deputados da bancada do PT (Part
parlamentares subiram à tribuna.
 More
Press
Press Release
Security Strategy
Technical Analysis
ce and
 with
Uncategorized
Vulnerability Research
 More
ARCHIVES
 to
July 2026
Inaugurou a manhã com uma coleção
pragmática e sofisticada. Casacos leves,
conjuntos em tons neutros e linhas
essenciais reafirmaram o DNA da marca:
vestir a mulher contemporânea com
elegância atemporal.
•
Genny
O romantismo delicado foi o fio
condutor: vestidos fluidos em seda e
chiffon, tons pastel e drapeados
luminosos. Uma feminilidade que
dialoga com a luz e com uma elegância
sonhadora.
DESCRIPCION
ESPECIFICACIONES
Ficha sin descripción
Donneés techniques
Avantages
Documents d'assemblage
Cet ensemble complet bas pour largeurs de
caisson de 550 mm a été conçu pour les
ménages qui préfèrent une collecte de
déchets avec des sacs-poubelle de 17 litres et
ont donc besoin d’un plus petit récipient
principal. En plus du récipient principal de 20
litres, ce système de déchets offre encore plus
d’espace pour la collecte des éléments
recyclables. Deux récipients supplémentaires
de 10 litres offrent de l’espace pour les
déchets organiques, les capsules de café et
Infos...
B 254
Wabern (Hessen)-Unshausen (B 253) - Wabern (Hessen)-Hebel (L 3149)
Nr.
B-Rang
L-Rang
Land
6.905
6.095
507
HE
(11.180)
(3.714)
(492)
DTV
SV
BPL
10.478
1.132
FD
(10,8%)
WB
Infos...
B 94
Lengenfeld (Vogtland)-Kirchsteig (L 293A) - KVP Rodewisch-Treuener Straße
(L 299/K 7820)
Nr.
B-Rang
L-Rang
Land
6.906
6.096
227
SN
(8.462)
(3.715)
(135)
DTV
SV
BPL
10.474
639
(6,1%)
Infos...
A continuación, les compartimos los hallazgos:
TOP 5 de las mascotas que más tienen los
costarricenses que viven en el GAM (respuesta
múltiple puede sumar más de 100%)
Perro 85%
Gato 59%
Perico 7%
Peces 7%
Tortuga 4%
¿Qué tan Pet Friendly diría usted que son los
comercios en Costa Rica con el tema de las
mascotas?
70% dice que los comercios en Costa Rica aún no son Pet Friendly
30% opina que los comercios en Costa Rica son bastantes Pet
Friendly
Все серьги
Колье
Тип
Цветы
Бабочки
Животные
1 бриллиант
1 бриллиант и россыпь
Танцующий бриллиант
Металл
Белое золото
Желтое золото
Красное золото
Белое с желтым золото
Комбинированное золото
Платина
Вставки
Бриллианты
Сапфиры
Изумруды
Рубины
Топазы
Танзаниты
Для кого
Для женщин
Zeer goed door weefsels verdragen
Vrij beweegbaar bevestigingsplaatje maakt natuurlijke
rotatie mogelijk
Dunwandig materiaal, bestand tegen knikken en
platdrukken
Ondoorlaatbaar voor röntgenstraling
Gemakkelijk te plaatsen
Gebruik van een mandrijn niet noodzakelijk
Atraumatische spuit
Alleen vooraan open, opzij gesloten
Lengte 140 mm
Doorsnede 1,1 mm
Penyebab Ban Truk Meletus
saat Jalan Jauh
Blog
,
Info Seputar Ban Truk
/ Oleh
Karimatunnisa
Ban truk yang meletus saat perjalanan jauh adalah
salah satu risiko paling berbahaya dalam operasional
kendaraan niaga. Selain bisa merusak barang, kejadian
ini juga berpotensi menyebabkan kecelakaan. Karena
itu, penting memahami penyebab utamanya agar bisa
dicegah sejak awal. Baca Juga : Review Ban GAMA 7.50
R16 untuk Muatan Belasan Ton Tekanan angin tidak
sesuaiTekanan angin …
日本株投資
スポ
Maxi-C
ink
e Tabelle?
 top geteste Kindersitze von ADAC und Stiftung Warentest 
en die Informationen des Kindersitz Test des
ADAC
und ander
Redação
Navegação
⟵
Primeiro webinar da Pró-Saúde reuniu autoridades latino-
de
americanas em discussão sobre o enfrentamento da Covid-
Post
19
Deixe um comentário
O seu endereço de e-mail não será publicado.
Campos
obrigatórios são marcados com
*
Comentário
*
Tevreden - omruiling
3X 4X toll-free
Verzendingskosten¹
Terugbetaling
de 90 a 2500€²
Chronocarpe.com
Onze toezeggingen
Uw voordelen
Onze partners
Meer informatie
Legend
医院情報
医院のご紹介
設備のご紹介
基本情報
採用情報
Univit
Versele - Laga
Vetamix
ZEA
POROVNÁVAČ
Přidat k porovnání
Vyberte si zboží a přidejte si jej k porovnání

-- -- --

The word "tons" may appear in several lines of the data; copy every line where it does.

conjuntos em tons neutros e linhas
chiffon, tons pastel e drapeados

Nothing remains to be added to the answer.